=== Collected data ===
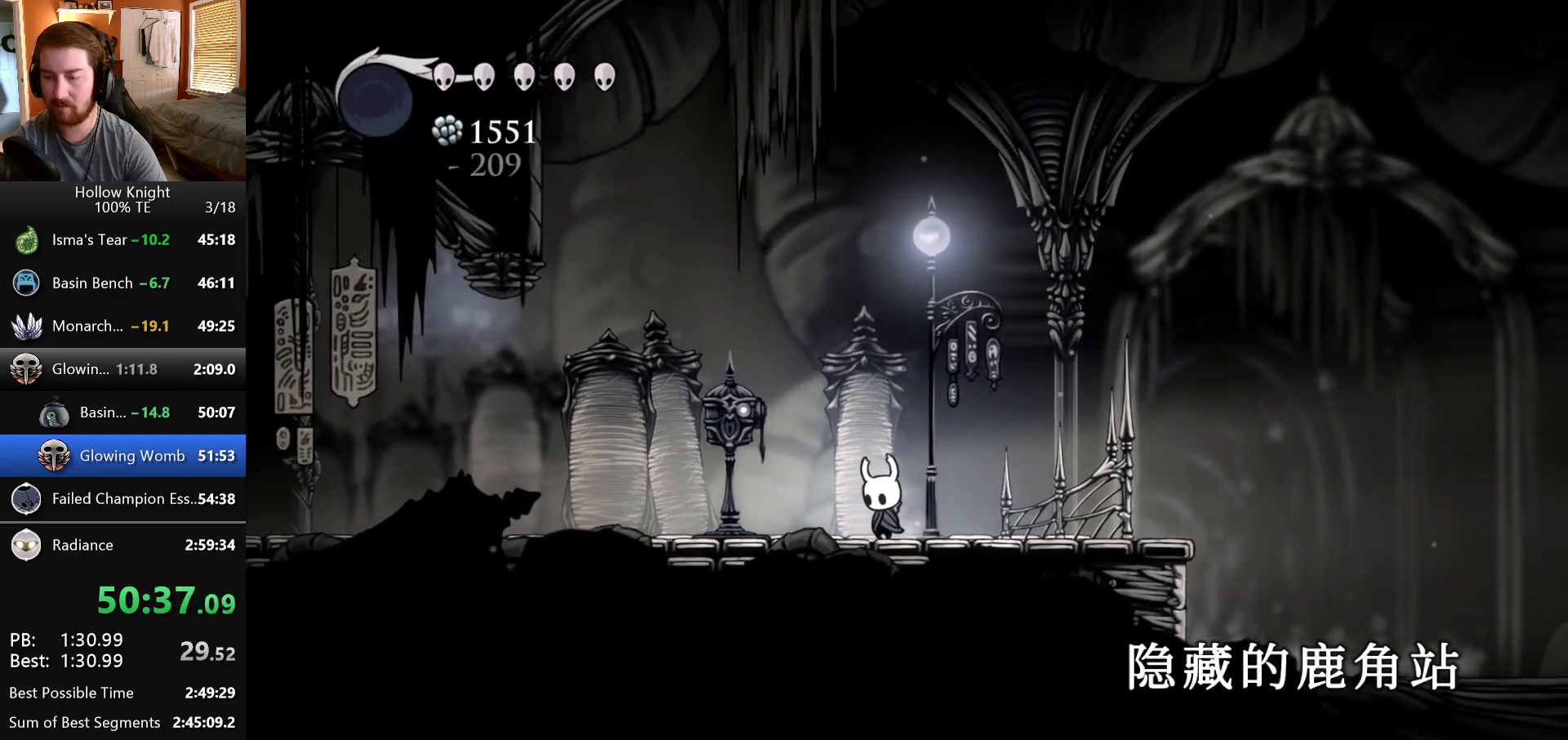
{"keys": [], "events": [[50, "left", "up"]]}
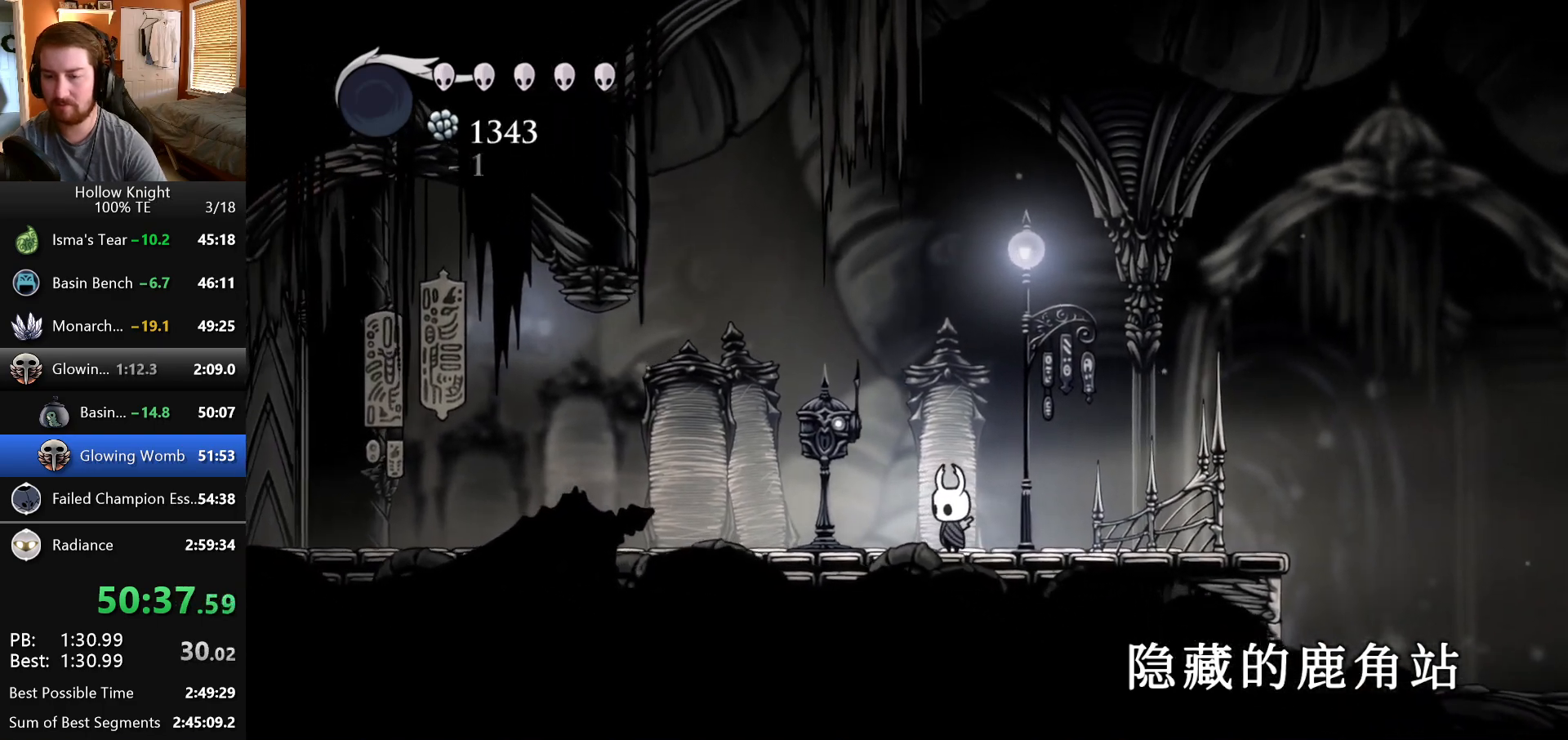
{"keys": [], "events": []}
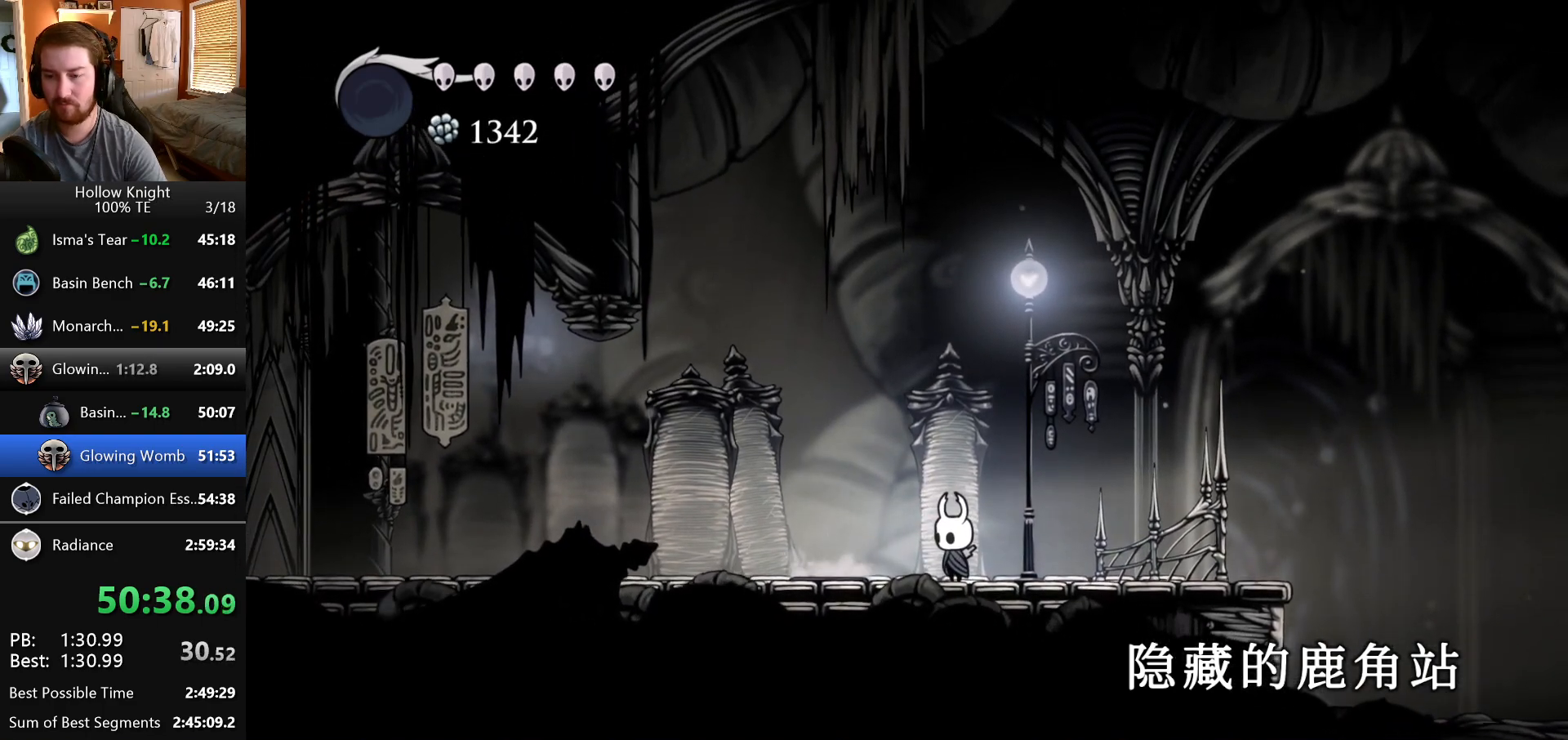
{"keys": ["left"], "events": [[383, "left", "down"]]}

=== Task instructions ===
Print the material verbatim; drop the pictures.

=== Answer section ===
{"keys": [], "events": [[50, "left", "up"]]}
{"keys": [], "events": []}
{"keys": ["left"], "events": [[383, "left", "down"]]}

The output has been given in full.